You’re remembering the mini-Budget wrong
Yes, unfunded tax cuts — but it was the energy support package wot done it
Good morning, no cheating:
Does Mr Monopoly, the mascot of the board game Monopoly, wear a monocle?
In the 1995 BBC adaptation of Pride and Prejudice, is there a scene in which Mr Darcy, as portrayed by Colin Firth, emerges from a lake wet-shirted?
In the Star Wars film 'The Empire Strikes Back', which of the following is a famous line that Darth Vader says to Luke Skywalker?
"Luke, I am your father" | "No, I am your father"
Which of the following comes closest to your understanding of how Kit-Kat/KitKat is styled on its wrapper?

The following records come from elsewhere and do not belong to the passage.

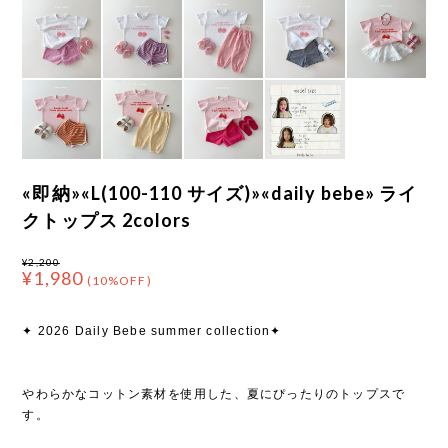
«即納»«L(100-110 サイズ)»«daily bebe» ライ
クトップス 2colors
¥2,200
¥1,980
(10%OFF)
✦ 2026 Daily Bebe summer collection✦
やわらかなコットン素材を使用した、夏にぴったりのトップスで
す。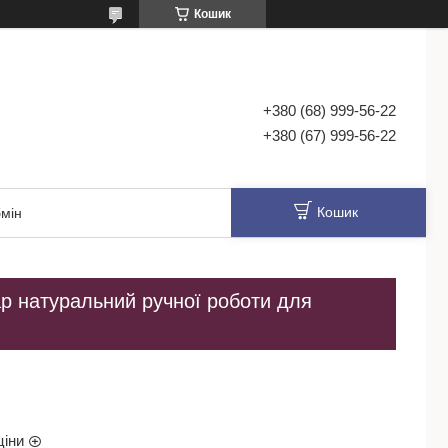
Кошик
+380 (68) 999-56-22
+380 (67) 999-56-22
Кошик
мін
ар натуральний ручної роботи для
ціни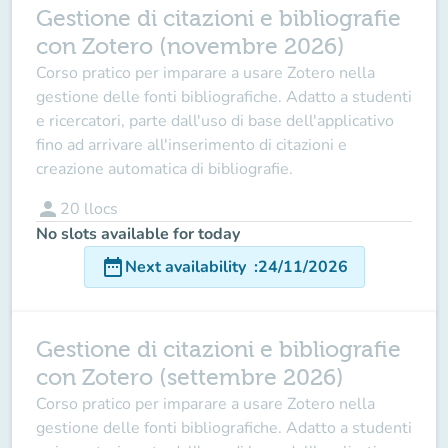
Gestione di citazioni e bibliografie
con Zotero (novembre 2026)
Corso pratico per imparare a usare Zotero nella
gestione delle fonti bibliografiche. Adatto a studenti
e ricercatori, parte dall'uso di base dell'applicativo
fino ad arrivare all'inserimento di citazioni e
creazione automatica di bibliografie.
person
20
llocs
No slots available for today
date_range
Next availability
:
24/11/2026
Gestione di citazioni e bibliografie
con Zotero (settembre 2026)
Corso pratico per imparare a usare Zotero nella
gestione delle fonti bibliografiche. Adatto a studenti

Kit-Kat is hyphenated | KitKat was once hyphenated, but is not any more | KitKat has never been hyphenated
The answers are:
He does not
There is not
“No, I am your father”
KitKat has never been hyphenated
If you got any of these right, you are in fact in the minority. The results of the survey below, carried out by YouGov last year, are fairly spectacular:
These are examples of the Mandela effect, a phenomenon in which people generate false memories about historical and cultural events. The name itself came about after actual human beings claimed to 'remember’ that Nelson Mandela died in prison during the 1980s, rather than becoming president of South Africa from 1994-1999.

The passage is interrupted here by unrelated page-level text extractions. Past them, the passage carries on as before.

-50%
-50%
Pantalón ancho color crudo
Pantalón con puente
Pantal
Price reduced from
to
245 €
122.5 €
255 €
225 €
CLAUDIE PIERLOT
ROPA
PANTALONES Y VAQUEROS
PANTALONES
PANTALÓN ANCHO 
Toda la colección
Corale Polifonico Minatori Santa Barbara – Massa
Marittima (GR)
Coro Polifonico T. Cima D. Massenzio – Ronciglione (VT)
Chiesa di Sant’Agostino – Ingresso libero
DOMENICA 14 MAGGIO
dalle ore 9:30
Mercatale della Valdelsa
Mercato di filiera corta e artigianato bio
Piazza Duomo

Hear me out, but something similar has happened with the September 2022 UK fiscal statement, better known as the “mini-Budget1”. We all know that Liz Truss stood up at the despatch box, announced a raft of tax cuts, sparked a gilts crisis and was swiftly dumped by her party. Of course, only some of this happened.
Remember, remember the 23rd of September
First and foremost it was themed puddings fan and chancellor Kwasi Kwarteng who delivered the statement, not Truss. No, really.
Second, while Kwarteng certainly did announce a raft of unfunded tax cuts of approximately £45bn, it was in many ways his appearance on the following Sunday with the BBC’s Laura Kuenssberg, in which he defended tax cuts and vowed there would be “more to come”, that re-traumatised the markets and made a head of lettuce a social media star.
But what is often forgotten about the Truss premiership — in part because people liked it — was the frankly enormous, poorly targeted and equally financed by borrowing commitment on energy made just days earlier.